▶ [Your task]:
State how many lines in the data below contain the string "odluka", treating uppercase and lowercase letters as different. Reply with the number alone.

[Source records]
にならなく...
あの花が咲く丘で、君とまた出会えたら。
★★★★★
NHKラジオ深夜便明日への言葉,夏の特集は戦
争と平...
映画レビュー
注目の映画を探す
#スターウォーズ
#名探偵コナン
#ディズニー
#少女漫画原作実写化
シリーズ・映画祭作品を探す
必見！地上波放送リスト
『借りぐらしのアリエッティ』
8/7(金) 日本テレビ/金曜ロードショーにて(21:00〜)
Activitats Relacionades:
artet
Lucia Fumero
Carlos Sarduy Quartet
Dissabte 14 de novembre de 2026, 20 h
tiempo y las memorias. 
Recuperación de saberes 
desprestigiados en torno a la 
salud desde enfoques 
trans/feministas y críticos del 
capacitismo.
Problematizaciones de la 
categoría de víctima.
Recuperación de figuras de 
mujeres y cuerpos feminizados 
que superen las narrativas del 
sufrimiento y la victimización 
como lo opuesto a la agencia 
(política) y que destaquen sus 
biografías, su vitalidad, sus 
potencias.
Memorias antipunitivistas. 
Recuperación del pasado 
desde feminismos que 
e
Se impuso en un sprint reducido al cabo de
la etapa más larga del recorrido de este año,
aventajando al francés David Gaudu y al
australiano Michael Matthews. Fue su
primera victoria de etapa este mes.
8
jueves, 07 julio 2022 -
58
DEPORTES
==
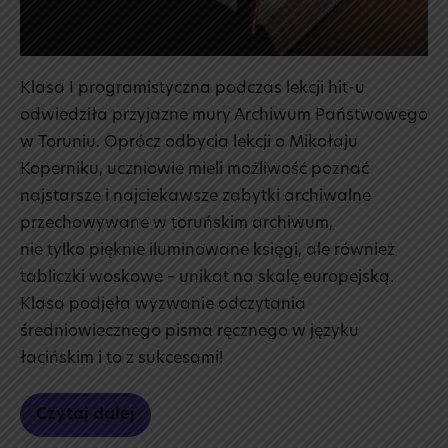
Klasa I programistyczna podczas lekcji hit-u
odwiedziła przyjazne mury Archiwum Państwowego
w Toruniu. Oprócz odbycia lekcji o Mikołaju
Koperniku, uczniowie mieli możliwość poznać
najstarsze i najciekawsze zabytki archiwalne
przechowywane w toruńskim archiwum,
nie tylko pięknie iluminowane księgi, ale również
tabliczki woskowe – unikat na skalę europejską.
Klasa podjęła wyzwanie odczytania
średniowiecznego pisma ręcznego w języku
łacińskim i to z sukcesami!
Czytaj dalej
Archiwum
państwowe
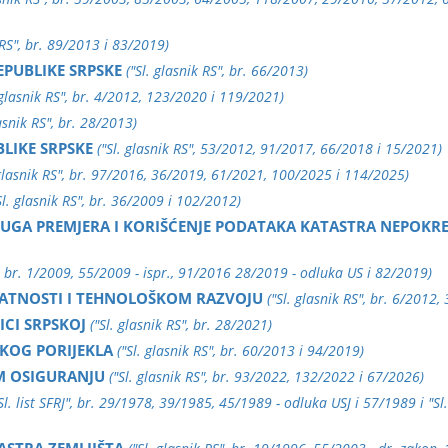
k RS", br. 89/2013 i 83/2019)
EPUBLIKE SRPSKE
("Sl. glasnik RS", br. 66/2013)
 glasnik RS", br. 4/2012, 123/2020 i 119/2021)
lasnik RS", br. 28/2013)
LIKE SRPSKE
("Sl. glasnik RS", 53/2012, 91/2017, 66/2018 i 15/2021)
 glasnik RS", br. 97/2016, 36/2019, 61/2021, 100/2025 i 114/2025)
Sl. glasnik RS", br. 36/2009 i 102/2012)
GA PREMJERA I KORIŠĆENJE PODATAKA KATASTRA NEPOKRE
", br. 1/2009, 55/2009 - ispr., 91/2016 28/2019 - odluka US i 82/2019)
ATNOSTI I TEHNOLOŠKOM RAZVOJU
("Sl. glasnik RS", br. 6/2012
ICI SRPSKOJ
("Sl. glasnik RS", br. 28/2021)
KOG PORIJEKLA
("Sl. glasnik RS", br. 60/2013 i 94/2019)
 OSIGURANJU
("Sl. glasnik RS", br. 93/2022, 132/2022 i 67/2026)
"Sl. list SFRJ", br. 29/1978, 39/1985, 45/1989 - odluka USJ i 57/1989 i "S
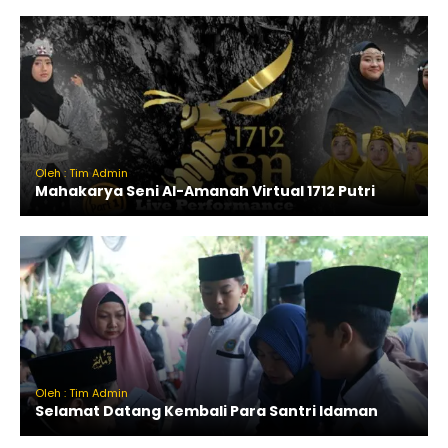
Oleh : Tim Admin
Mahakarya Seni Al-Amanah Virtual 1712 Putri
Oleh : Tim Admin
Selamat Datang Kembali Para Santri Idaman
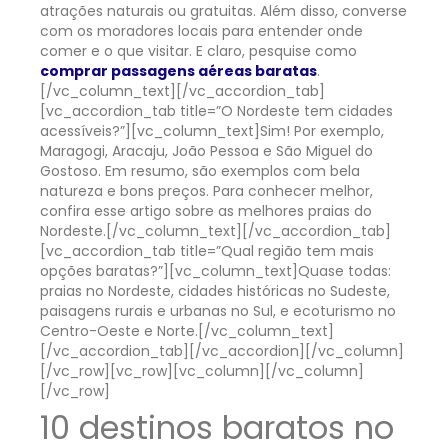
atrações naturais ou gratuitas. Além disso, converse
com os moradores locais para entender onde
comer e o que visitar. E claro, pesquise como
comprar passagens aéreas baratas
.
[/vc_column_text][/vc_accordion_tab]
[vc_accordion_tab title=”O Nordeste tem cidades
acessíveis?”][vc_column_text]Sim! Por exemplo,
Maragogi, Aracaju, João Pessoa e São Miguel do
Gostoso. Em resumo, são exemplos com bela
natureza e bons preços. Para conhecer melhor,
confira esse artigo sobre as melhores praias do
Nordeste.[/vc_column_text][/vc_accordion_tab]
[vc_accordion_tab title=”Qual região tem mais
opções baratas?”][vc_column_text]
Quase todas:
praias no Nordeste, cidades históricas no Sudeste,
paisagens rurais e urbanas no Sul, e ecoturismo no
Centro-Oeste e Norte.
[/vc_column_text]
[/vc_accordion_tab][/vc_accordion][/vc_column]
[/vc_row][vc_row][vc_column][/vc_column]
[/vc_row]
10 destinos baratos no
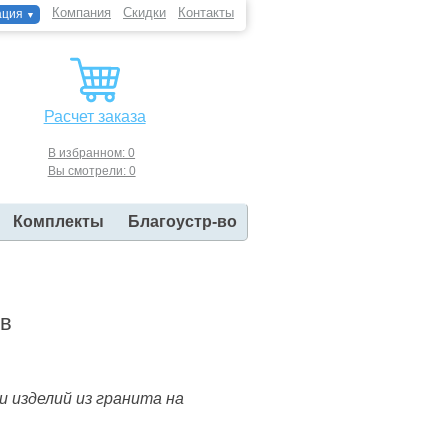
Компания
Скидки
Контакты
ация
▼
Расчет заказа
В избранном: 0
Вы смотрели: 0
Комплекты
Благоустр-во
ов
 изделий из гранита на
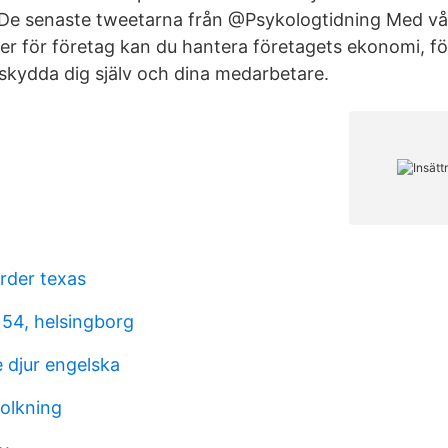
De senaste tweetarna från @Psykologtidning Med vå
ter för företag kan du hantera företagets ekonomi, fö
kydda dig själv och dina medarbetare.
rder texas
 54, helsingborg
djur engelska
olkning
---
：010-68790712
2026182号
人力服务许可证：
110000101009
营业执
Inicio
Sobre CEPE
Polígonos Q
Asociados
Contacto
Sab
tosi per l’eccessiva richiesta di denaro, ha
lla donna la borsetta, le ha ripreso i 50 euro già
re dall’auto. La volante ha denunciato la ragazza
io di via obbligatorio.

▶ [Solved problem]:
2